March 18, 2008
Intel lifts curtain on upcoming CPUs

According to Information Week
Intel, which plans to enter the high-end graphics market next year with the release of the Larrabee processor, said Monday that its software development tools will take the platform above products from competitors Nvidia and Advanced Micro Device’s ATI unit.

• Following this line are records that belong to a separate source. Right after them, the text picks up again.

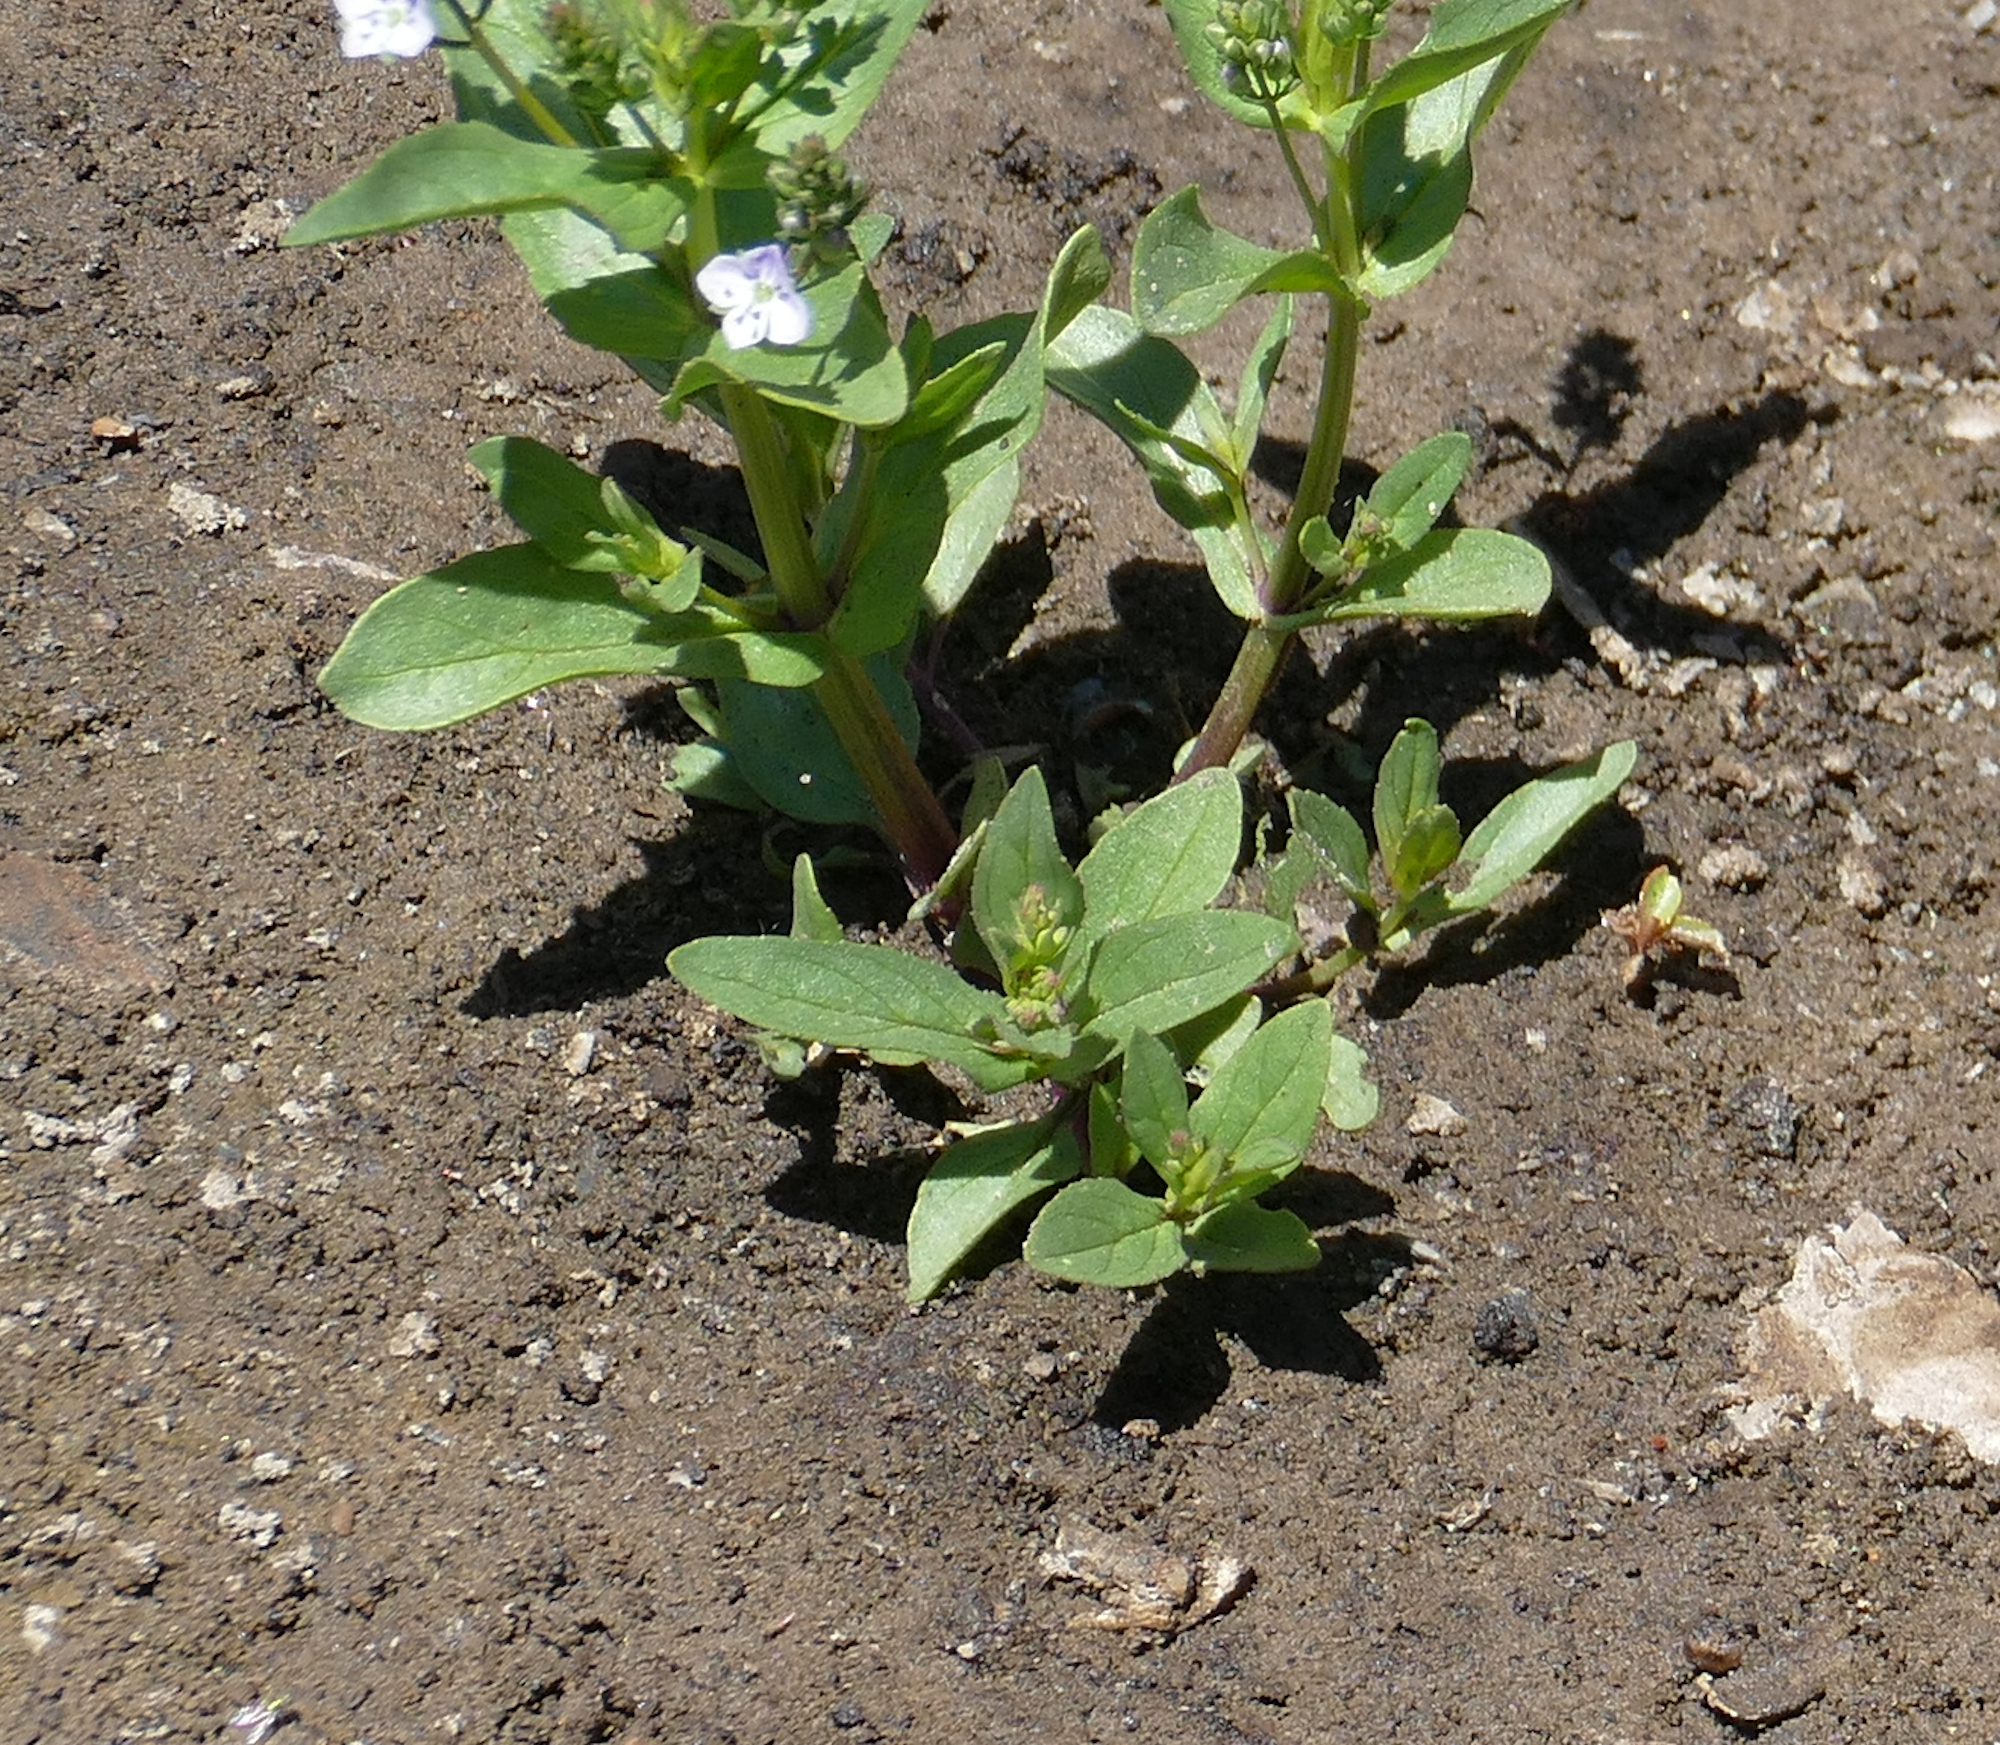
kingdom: Plantae
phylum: Tracheophyta
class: Magnoliopsida
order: Lamiales
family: Plantaginaceae
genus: Veronica
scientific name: Veronica anagallis-aquatica
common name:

Expected to ship to computer makers in late 2009 or early 2010, Larrabee will mark Intel’s entry into the emerging market for so-called general-purpose graphics processing units, which can handle graphics and non-graphics workloads. In addition, Larrabee, which is the codename for the Intel GPU, will launch Intel into the market for discrete graphics cards, which fit into separate slots on a motherboard and perform the graphics-intensive tasks demanded by videogames and professional video and photo editing
PCMag says
Intel operates on what it calls a “tick/tock” cycle of CPU development. The “tick” comes when it moves to a new manufacturing process, taking the current microprocessor architecture (such as Core 2 used in today’s CPUs) and moves it to smaller, faster, lower-power manufacturing. The “tock” comes when the company releases a new CPU microarchitecture, using the same manufacturing process as the old. Today you can get Core 2 CPUs built on a new 45nm process (tick), the next processor architecture on 45nm is Nehalem (tock).